▸ **Data items**
------------------------------------------------

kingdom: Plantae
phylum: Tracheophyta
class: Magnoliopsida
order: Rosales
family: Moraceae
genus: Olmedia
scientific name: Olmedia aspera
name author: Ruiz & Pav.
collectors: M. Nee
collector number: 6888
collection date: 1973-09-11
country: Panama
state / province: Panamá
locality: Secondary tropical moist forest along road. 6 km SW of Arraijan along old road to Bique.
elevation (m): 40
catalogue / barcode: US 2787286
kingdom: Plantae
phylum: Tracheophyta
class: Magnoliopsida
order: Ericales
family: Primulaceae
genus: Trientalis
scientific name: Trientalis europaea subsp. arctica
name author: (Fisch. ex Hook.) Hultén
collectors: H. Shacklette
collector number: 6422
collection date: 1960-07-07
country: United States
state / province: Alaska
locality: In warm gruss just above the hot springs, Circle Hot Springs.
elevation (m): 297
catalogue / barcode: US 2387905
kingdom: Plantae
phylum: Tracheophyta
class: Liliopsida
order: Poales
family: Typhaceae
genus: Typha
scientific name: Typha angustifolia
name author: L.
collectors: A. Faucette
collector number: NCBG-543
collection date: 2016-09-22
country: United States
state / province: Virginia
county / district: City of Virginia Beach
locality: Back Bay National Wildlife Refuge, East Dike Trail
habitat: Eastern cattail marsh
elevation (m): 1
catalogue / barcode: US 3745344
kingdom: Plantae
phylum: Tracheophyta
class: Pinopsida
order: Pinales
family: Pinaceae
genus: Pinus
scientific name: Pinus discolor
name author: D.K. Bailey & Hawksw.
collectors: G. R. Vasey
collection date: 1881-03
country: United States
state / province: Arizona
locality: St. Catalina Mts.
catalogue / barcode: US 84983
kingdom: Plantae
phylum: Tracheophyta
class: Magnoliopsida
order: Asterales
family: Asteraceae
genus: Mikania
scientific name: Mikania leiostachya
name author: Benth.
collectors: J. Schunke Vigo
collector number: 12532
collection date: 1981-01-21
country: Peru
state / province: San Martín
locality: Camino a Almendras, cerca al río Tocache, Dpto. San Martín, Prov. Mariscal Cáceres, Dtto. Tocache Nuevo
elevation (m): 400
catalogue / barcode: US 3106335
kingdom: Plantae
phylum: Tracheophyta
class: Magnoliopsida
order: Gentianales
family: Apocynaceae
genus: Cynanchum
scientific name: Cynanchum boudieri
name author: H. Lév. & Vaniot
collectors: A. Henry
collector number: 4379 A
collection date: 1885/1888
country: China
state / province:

------------------------------------------------

▸ **Required task**
Reproduce every one of the lines above word for word, from the first to the last.

▸ **Answer to this exercise**
kingdom: Plantae
phylum: Tracheophyta
class: Magnoliopsida
order: Rosales
family: Moraceae
genus: Olmedia
scientific name: Olmedia aspera
name author: Ruiz & Pav.
collectors: M. Nee
collector number: 6888
collection date: 1973-09-11
country: Panama
state / province: Panamá
locality: Secondary tropical moist forest along road. 6 km SW of Arraijan along old road to Bique.
elevation (m): 40
catalogue / barcode: US 2787286
kingdom: Plantae
phylum: Tracheophyta
class: Magnoliopsida
order: Ericales
family: Primulaceae
genus: Trientalis
scientific name: Trientalis europaea subsp. arctica
name author: (Fisch. ex Hook.) Hultén
collectors: H. Shacklette
collector number: 6422
collection date: 1960-07-07
country: United States
state / province: Alaska
locality: In warm gruss just above the hot springs, Circle Hot Springs.
elevation (m): 297
catalogue / barcode: US 2387905
kingdom: Plantae
phylum: Tracheophyta
class: Liliopsida
order: Poales
family: Typhaceae
genus: Typha
scientific name: Typha angustifolia
name author: L.
collectors: A. Faucette
collector number: NCBG-543
collection date: 2016-09-22
country: United States
state / province: Virginia
county / district: City of Virginia Beach
locality: Back Bay National Wildlife Refuge, East Dike Trail
habitat: Eastern cattail marsh
elevation (m): 1
catalogue / barcode: US 3745344
kingdom: Plantae
phylum: Tracheophyta
class: Pinopsida
order: Pinales
family: Pinaceae
genus: Pinus
scientific name: Pinus discolor
name author: D.K. Bailey & Hawksw.
collectors: G. R. Vasey
collection date: 1881-03
country: United States
state / province: Arizona
locality: St. Catalina Mts.
catalogue / barcode: US 84983
kingdom: Plantae
phylum: Tracheophyta
class: Magnoliopsida
order: Asterales
family: Asteraceae
genus: Mikania
scientific name: Mikania leiostachya
name author: Benth.
collectors: J. Schunke Vigo
collector number: 12532
collection date: 1981-01-21
country: Peru
state / province: San Martín
locality: Camino a Almendras, cerca al río Tocache, Dpto. San Martín, Prov. Mariscal Cáceres, Dtto. Tocache Nuevo
elevation (m): 400
catalogue / barcode: US 3106335
kingdom: Plantae
phylum: Tracheophyta
class: Magnoliopsida
order: Gentianales
family: Apocynaceae
genus: Cynanchum
scientific name: Cynanchum boudieri
name author: H. Lév. & Vaniot
collectors: A. Henry
collector number: 4379 A
collection date: 1885/1888
country: China
state / province:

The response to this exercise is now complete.